Время летит быстрее, когда на душе легко. Я и не заметила, как въехала в предместья Парижа. Запахло сыростью, человеческими испарениями, жавелем, применяемым для стирки и мытья. У домов сидели старики, выбравшиеся погреться на солнышке. На тротуарах играли без присмотра дети. Я сбросила ход, потому что боялась сбить кого-нибудь из этих сорванцов, играющих в мяч. Удивительно грязные, в каких-то обносках и опорках, с красными озябшими носами, испитыми личиками… А какая бедность и грязь вокруг! В деревне нищета заметна меньше. Там не может быть такой грязи — земля сама избавляется от лишнего. Там всегда вдоволь пусть самой простой и грубой, но свежей и здоровой пищи, там семейства не ютятся в одной душной конуре, а располагаются относительно привольно, там уборные стоят поодаль от домов и не распространяют зловония. А в этих старых жилых домах — одна уборная на целый этаж, они соединены с выгребной ямой. Выгребные ямы опустошают дважды в неделю по ночам, перекачивая содержимое насосом в бочки. Запах, который распространяется при этом, не поддается описанию. Конечно, в этих домах люди часто и подолгу болеют. Дизентерия, туберкулез, полиомиелит. Всякое заболевание в условиях крайней скученности быстро перерастает в эпидемию. Всего несколько лет назад эпидемия испанского гриппа почти выкосила предместья. Напуганные сходством симптомов испанского гриппа и легочной чумы, люди предпочитали не обращаться к доктору, а обреченно хворать в своих собственных постелях.
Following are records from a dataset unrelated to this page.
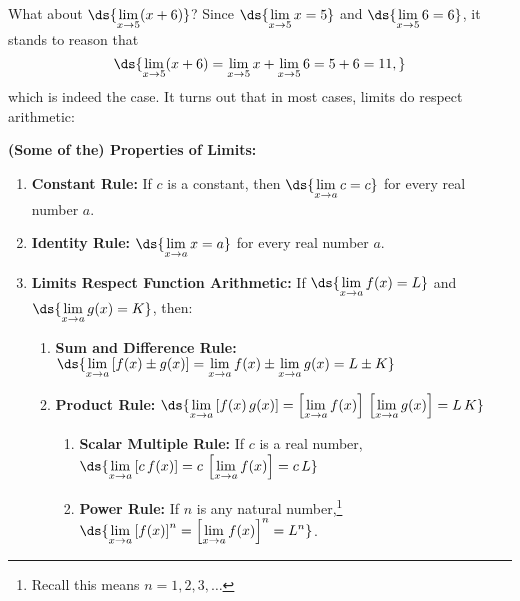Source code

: \documentclass{ximera}
\begin{document}
\medskip

What about $\ds{\lim_{x \rightarrow 5}  (x+6)}$?  Since $\ds{\lim_{x \rightarrow 5} x = 5}$ and $\ds{ \lim_{x \rightarrow 5} 6 = 6}$, it stands to reason that \[\ds{\lim_{x \rightarrow 5}  (x+6) = \lim_{x \rightarrow 5} x  + \lim_{x \rightarrow 5} 6 = 5 + 6 = 11,}\] which is indeed the case.  It turns out that in most cases, limits do respect arithmetic:
\medskip


\begin{theorem}  \label{LimitProp01}  \textbf{(Some of the) Properties of Limits:}

\begin{enumerate}

\item  \textbf{Constant Rule:} If $c$ is a constant, then $\ds{ \lim_{x \rightarrow a} c = c}$ for every real number $a$.

\item \textbf{Identity Rule:} $\ds{ \lim_{x \rightarrow a} x = a}$ for every real number $a$.

\item  \textbf{Limits Respect Function Arithmetic:}  If $\ds{ \lim_{x \rightarrow a} f(x) = L}$ and $\ds{ \lim_{x \rightarrow a} g(x) = K}$, then:

\begin{enumerate}

\item \textbf{Sum and Difference Rule:}  $\ds{\lim_{x \rightarrow a} \left[f(x)\pm g(x)\right] =
\lim_{x \rightarrow a} f(x) \pm \lim_{x \rightarrow a} g(x) = L
\pm K}$

\item \textbf{Product Rule:}  $\ds{\lim_{x \rightarrow a} \left[f(x) \, g(x)\right] =
\left[\lim_{x \rightarrow a} f(x)\right] \, \left[ \lim_{x
\rightarrow a} g(x)\right] = L \, K}$

\begin{enumerate}

\item \textbf{Scalar Multiple Rule:}  If $c$ is a real number, $\ds{\lim_{x \rightarrow a} \left[c \, f(x)\right] =
c \, \left[\lim_{x \rightarrow a} f(x)\right] =c \, L}$


\item \textbf{Power Rule:}  If   $n$ is any
natural number,\footnote{Recall this means  $n = 1,2,3,\ldots$}
$\ds{\lim_{x \rightarrow a} \left[f(x)\right]^{n} = \left[
\lim_{x \rightarrow a} f(x) \right]^{n}= L^{n}}$.
\end{enumerate}


\end{enumerate}
\end{enumerate}
\end{theorem}
\end{document}
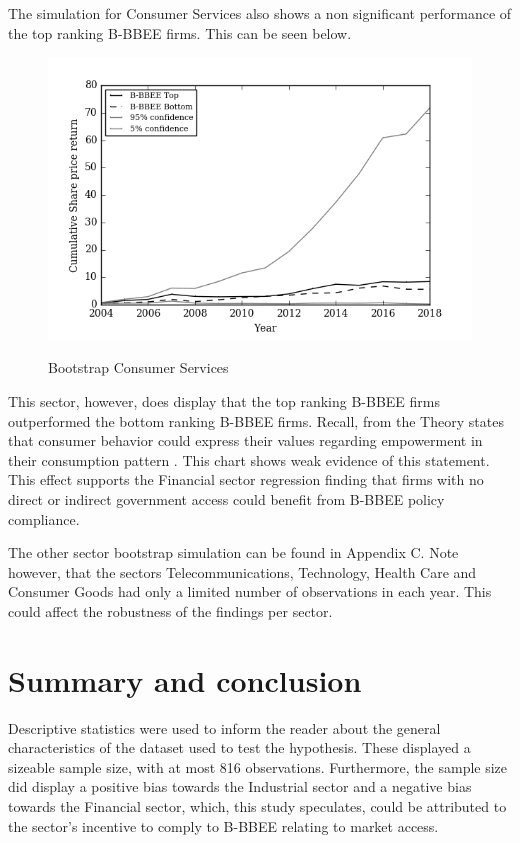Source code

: The simulation for Consumer Services also shows a non significant performance of the top ranking B-BBEE firms. This can be seen below.
\begin{figure}[H]
  \centering
  \includegraphics [scale=1]{"Images/Bootstrap_Consumer Services_Cumulative"} \\
  {\small {\it \caption{Bootstrap Consumer Services \label{fig:moun} }}}
\end{figure}
This sector, however, does display that the top ranking B-BBEE firms outperformed the bottom ranking B-BBEE firms. Recall, from the Theory states that  consumer behavior could express their values regarding empowerment in their consumption pattern \cite[p378]{N34}. This chart shows weak evidence of this statement. This effect supports the Financial sector regression finding that firms with no direct or indirect government access could benefit from B-BBEE policy compliance.

The other sector bootstrap simulation can be found in Appendix C. Note however, that the sectors Telecommunications, Technology, Health Care and Consumer Goods had only a limited number of observations in each year. This could affect the robustness of the findings per sector. 
\section{Summary and conclusion}
Descriptive statistics were used to inform the reader about the general characteristics of the dataset used to test the hypothesis. These displayed a sizeable sample size, with at most 816 observations. Furthermore, the sample size did display a positive bias towards the Industrial sector and a negative bias towards the Financial sector, which, this study speculates, could be attributed to the sector’s incentive to comply to B-BBEE relating to market access.

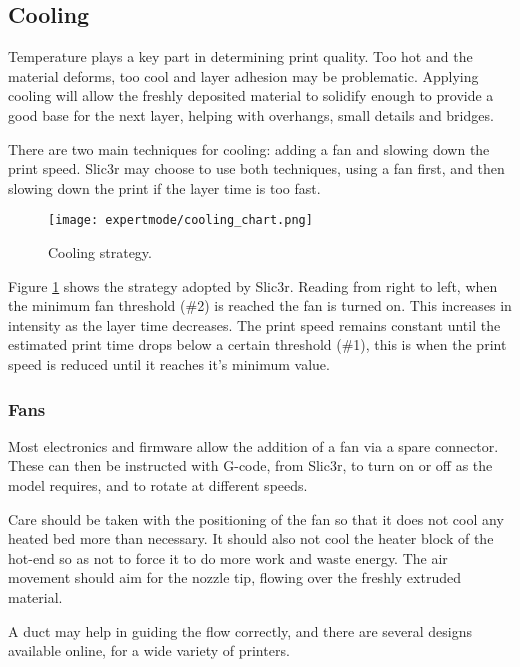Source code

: 
\subsection{Cooling} %
\label{sec:cooling}

Temperature plays a key part in determining print quality.  Too hot and the material deforms, too cool and layer adhesion may be problematic.  Applying cooling will allow the freshly deposited material to solidify enough to provide a good base for the next layer, helping with overhangs, small details and bridges.

There are two main techniques for cooling: adding a fan and slowing down the print speed.  Slic3r may choose to use both techniques, using a fan first, and then slowing down the print if the layer time is too fast.

\begin{figure}[H]
\centering
\texttt{[image: expertmode/cooling\_chart.png]}
\caption{Cooling strategy.}
\label{fig:cooling_chart}
\end{figure}

Figure \ref{fig:cooling_chart} shows the strategy adopted by Slic3r.  Reading from right to left, when the minimum fan threshold (\#2) is reached the fan is turned on.  This increases in intensity as the layer time decreases.  The print speed remains constant until the estimated print time drops below a certain threshold (\#1), this is when the print speed is reduced until it reaches it's minimum value.

\subsubsection{Fans} %
\label{sub:fans}
Most electronics and firmware allow the addition of a fan via a spare connector.  These can then be instructed with G-code, from Slic3r, to turn on or off as the model requires, and to rotate at different speeds.

Care should be taken with the positioning of the fan so that it does not cool any heated bed more than necessary.  It should also not cool the heater block of the hot-end so as not to force it to do more work and waste energy.  The air movement should aim for the nozzle tip, flowing over the freshly extruded material.

A duct may help in guiding the flow correctly, and there are several designs available online, for a wide variety of printers.

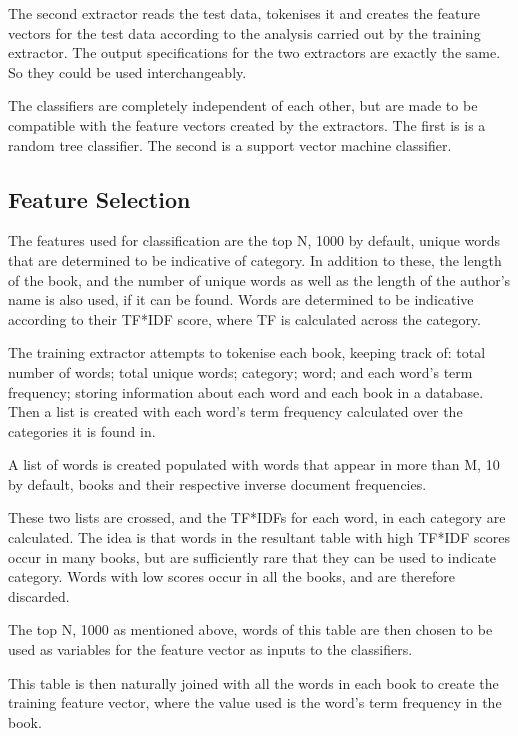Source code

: \documentclass[11pt]{article}
\begin{document}
The second extractor reads the test data, tokenises it and creates the feature
vectors for the test data according to the analysis carried out by the training
extractor. The output specifications for the two extractors are exactly the
same. So they could be used interchangeably.

The classifiers are completely independent of each other, but are made to be
compatible with the feature vectors created by the extractors. The first is is a
random tree classifier. The second is a support vector machine classifier.

\subsection{Feature Selection}

The features used for classification are the top N, 1000 by default, unique
words that are determined to be indicative of category. In addition to these,
the length of the book, and the number of unique words as well as the length of
the author's name is also used, if it can be found.  Words are determined to be
indicative according to their TF*IDF score, where TF is calculated across the
category.

The training extractor attempts to tokenise each book, keeping track of: total
number of words; total unique words; category; word; and each word's term
frequency; storing information about each word and each book in a database.
Then a list is created with each word's term frequency calculated over the
categories it is found in.

A list of words is created populated with words that appear in more than M, 10
by default, books and their respective inverse document frequencies. 

These two lists are crossed, and the TF*IDFs for each word, in each category are
calculated. The idea is that words in the resultant table with high TF*IDF
scores occur in many books, but are sufficiently rare that they can be used to
indicate category. Words with low scores occur in all the books, and are
therefore discarded.

The top N, 1000 as mentioned above, words of this table are then chosen
to be used as variables for the feature vector as inputs to the classifiers.

This table is then naturally joined with all the words in each book to create
the training feature vector, where the value used is the word's term frequency
in the book. 
\end{document}
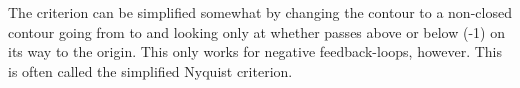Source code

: The criterion can be simplified somewhat by changing the contour to a non-closed contour going from  to  and looking only at whether  passes above or below (-1) on its way to the origin. This only works for negative feedback-loops, however. This is often called the simplified Nyquist criterion. %














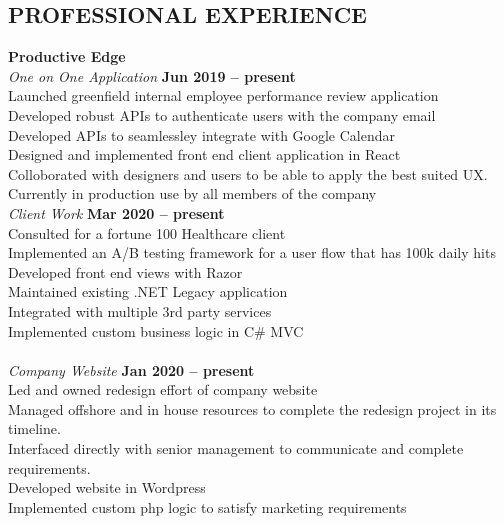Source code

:\documentclass[margin,line]{resume}
\begin{document}
\begin{resume}
\sectionline

    \section{\mysidestyle \textbf{\large{P}\small{ROFESSIONAL} \large{E}\small{XPERIENCE}}}

    \textbf{\listing Productive Edge} \vspace{2mm}\\\vspace{1mm}%
    \textsl{One on One Application} \hfill \textbf{Jun 2019 -- present}\\
    Launched greenfield internal employee performance review application\\
    Developed  robust APIs to authenticate users with the company email\\
    Developed APIs to seamlessley integrate with Google Calendar\\
    Designed and implemented front end client application in React\\
    Colloborated with designers and users to be able to apply the best suited UX.\\
    Currently in production use by all members of the company
    \textbf{\listing} \vspace{2mm}\\\vspace{1mm}%
    \textsl{Client Work} \hfill \textbf{Mar 2020 -- present}\\
    Consulted for a fortune 100 Healthcare client \\
    Implemented an A/B testing framework for a user flow that has 100k daily hits\\
    Developed front end views with Razor\\
    Maintained existing .NET Legacy application\\
    Integrated with multiple 3rd party services\\ 
    Implemented custom business logic in C\# MVC\\
     \textbf{\listing} \vspace{0mm}\\\vspace{1mm}%
    \textsl{Company Website} \hfill \textbf{Jan 2020 -- present}\\
    Led and owned redesign effort of company website\\
    Managed offshore and in house resources to complete the redesign project in its timeline.\\
    Interfaced directly with senior management to communicate and complete requirements.\\
    Developed website in Wordpress\\
    Implemented custom php logic to satisfy marketing requirements\\


\end{resume}
\end{document}
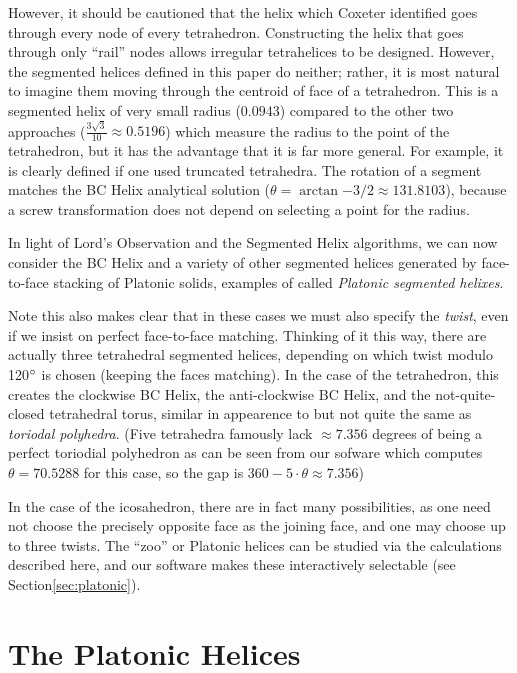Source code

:\documentclass[11pt]{article}
\begin{document}
{However, it should be cautioned that the helix which Coxeter identified\cite{coxeter1985simplicial} goes through every node of every tetrahedron. Constructing the helix that goes
through only ``rail'' nodes allows irregular tetrahelices to be designed\cite{read2018transforming}.
However, the segmented helices defined in this paper do neither; rather, it is most natural to
imagine them moving through the centroid of face of a tetrahedron.
This is a segmented helix of
very small radius ($0.0943$) compared to the other two approaches
($\frac{3\sqrt{3}}{10} \approx 0.5196$) which measure the radius to the
point of the tetrahedron, but it has
the advantage that it is far more general. For example, it is
clearly defined if one used truncated tetrahedra.
The rotation of a
segment matches the BC Helix analytical solution
($\theta = \arctan{-3/2} \approx 131.8103$),
because a screw transformation does not depend on selecting a point for the radius.

In light of Lord's Observation and the Segmented Helix algorithms, we can now
consider the BC Helix and a variety of other segmented helices generated by
face-to-face stacking of Platonic solids, examples of called {\em Platonic segmented helixes}.

Note this also makes clear that in these cases we must also specify the {\em twist},
even if we insist on perfect face-to-face matching. Thinking of it this
way, there are actually three tetrahedral segmented helices,
depending on which twist modulo 120$\degree$
is chosen (keeping the faces matching). In the case of the tetrahedron,
this creates the clockwise BC Helix, the anti-clockwise BC Helix, and the
not-quite-closed tetrahedral torus, similar in appearence to but not quite the same as
{\em toriodal polyhedra}\cite{wiki:toroidalpolyhedra}.
(Five tetrahedra famously lack $\approx 7.356$ degrees of being a perfect toriodial polyhedron
as can be seen from our sofware which computes $\theta = 70.5288$ for this case,
so the gap is $360 - 5 \cdot \theta \approx 7.356$)

In the case of the icosahedron, there are in fact many possibilities,
as one need not choose the precisely opposite face as the joining face, and
one may choose up to three twists. The ``zoo'' or Platonic helices
can be studied via the calculations described here, and our software
makes these interactively selectable (see Section\ref{sec:platonic}).


\section{The Platonic Helices}

}
\end{document}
Иной раз там и умирали, и лежали непогребенными, неоплаканными, пока доброхоты-соседи не решали проведать их. Аптек тут было мало, редко-редко попадалась витрина, украшенная склянками с жидкостью ядовитых цветов, кислородными подушками да кружками Эсмарха, а чаще встречались лавчонки под вывесками «Вино», «Дрова», «Бакалея», и иногда кое-где прилеплялось объявление: опытная акушерка сделает специальный массаж, согревающую ванну. Знаем мы эту ванну! Зря все же наше правительство приняло этот закон, почти запрещающий контрацепцию и ужесточающий наказание за аборт — как самой абортнице, так и акушеру. Дело ясное: нашей бедной Франции требовались новые солдаты, новое пушечное мясо — на случай, если снова нужно будет дать урок немцам, этим проклятым бошам [1].